Soul! continued for three more seasons after that, and Wald notes many of the highlights. One 1972 episode was an hour-long Stevie Wonder concert. Musical acts ranged from Rahsaan Roland Kirk to Ashford & Simpson. Minister Louis Farrakhan and Amiri Baraka each received their own episodes. Nikki Giovanni and James Baldwin interrogated each other in a two-episode arc. Try finding a mix like that in the current PBS lineup.
Alas, the good times would end abruptly. CPB ended its funding for the show in 1973, caught up by the White House’s politicized interference into public TV’s funding (a battle CPB has fought seemingly nonstop ever since), and retreating to its own predilection towards less provocative fare like Masterpiece Theater (or Downton Abbey nowadays). Soul! signed off with an emotional farewell episode, with Haizlip reading in full a letter from a viewer who eloquently declared her love for the show. The black presence on public TV – while there still was one – would come to be symbolized by Black Journal, a by-the-book public affairs show produced by Tony Brown, who was much more adept than Haizlip at navigating CPB politics.
It’s Been Beautiful, ironically, does a far better job tracing the machinations that got Soul! on the air, and eventually off the air, than it does evoking the show itself. While it’s clear there was much passion that went into its five-year run, Wald’s reporting of that passion is often dry and pedantic. Nothing much here gives any palpable sense of the disruptive experience Soul! was, or what viewers were getting that meant so much to them. In centering her discussion on the political representations within a few specific episodes, she treats the show more as fodder for an undergraduate seminar than as a singular, exiting moment in black culture and media.
While Chester Higgins’ photographs from the show are included, they’re all black-and-white; there’s no indication if he originally shot in b&w or color, but even the slightest hint of color and vibrancy in the book’s presentation would have helped matters a lot. Especially since so much of the era’s media and culture productions have been featured in lavish coffee-table tomes, a dash more production value would have helped make Wald’s case for the show’s importance a lot stronger.
Wald does herself no favor by not foregrounding the show’s animating spirit. It’s not until well into the proceedings that we learn anything about Haizlip’s background apart from his homosexuality. Clearly, he’s the central figure in the story; Soul! likely would not have happened as it did were it not for him. But Wald never gives us a full sense of who he was, how he arrived at his conception of the show (and supplanted the co-producers he originally worked with), or what he did after it ended. One thing she does is locate what should have been his signature catchphrase, his counterpart to Don Cornelius’s “love, peace…and soul!” Soul Train signoff. The book’s title comes from a comment Haizlip made to Stokely Carmichael at the end of their 1973 interview; Wald notes that the sentiment could have applied to the show’s entire body of work.
The ultimate irony was that years later, a show would emerge that borrowed some of Soul!’s righteous eclecticism, if not its political thrust. It would skew heavily towards Hollywood entertainers and pop stars, but there was room for occasional writers, thought leaders, controversial voices like Farrakhan, and even a saxophone-playing presidential candidate. That show would be hosted by Arsenio Hall – whose first TV appearance was on Soul! as that aforementioned teenaged magician.
And that’s only one example of how Soul!’s DNA informed black pop years down the line. As Wald rushes through in the book’s conclusion, that turned out to be an outsized influence for an under-funded public TV show. Haizlip and company deserve a large amount of credit for punching above their weight as long, and as effectively, as they did. But It’s Been Beautiful only scratches at the surface of what they accomplished.

Your objective
According to the review, in what year did CPB end its funding for Soul!?

Listed entries
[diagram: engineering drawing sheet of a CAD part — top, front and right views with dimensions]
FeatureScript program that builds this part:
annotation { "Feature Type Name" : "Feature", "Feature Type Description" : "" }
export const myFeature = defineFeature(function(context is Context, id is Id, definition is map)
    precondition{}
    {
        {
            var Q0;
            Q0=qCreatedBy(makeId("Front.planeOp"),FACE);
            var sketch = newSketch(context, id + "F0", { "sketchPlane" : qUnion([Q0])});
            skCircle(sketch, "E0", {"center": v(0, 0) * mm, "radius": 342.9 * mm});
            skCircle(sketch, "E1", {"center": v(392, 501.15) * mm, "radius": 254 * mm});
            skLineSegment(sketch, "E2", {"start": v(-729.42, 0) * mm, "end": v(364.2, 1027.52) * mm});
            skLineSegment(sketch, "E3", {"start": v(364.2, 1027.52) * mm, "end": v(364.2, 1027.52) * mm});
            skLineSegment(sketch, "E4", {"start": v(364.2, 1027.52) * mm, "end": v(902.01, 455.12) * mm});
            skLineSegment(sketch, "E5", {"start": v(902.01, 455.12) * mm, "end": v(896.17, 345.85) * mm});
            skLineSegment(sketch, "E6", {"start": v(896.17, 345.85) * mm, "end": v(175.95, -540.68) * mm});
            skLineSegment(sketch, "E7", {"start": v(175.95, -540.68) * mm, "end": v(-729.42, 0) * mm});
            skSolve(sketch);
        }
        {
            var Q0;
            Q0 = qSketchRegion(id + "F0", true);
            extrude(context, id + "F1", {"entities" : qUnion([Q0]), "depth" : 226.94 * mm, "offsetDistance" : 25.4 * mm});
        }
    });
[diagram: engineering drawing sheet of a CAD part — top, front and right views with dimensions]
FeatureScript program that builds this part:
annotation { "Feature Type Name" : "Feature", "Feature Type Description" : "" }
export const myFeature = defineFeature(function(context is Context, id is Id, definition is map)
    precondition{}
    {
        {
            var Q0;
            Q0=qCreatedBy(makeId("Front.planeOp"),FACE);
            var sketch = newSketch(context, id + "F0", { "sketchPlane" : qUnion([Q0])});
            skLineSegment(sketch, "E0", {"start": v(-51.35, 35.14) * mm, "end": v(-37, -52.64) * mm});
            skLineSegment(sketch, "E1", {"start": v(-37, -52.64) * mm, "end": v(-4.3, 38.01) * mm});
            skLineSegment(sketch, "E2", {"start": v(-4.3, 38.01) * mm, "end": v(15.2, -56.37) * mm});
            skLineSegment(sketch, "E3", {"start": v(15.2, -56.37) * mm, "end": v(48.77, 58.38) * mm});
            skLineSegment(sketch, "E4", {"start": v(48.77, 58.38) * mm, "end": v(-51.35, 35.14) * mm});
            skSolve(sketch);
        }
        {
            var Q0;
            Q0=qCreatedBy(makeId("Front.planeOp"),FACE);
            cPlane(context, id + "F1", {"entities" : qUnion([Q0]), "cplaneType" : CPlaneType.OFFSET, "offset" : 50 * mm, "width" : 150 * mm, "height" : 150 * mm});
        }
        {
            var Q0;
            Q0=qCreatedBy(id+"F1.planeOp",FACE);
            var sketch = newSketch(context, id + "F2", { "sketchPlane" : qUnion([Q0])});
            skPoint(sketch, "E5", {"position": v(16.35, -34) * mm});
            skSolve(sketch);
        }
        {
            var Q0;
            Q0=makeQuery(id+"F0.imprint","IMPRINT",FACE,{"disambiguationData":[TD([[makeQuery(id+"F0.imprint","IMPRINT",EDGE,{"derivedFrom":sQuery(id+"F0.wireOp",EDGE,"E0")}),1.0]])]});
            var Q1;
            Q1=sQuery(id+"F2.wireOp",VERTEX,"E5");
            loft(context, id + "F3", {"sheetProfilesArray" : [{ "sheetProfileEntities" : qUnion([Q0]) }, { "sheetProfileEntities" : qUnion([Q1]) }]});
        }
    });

Reply to the task
1973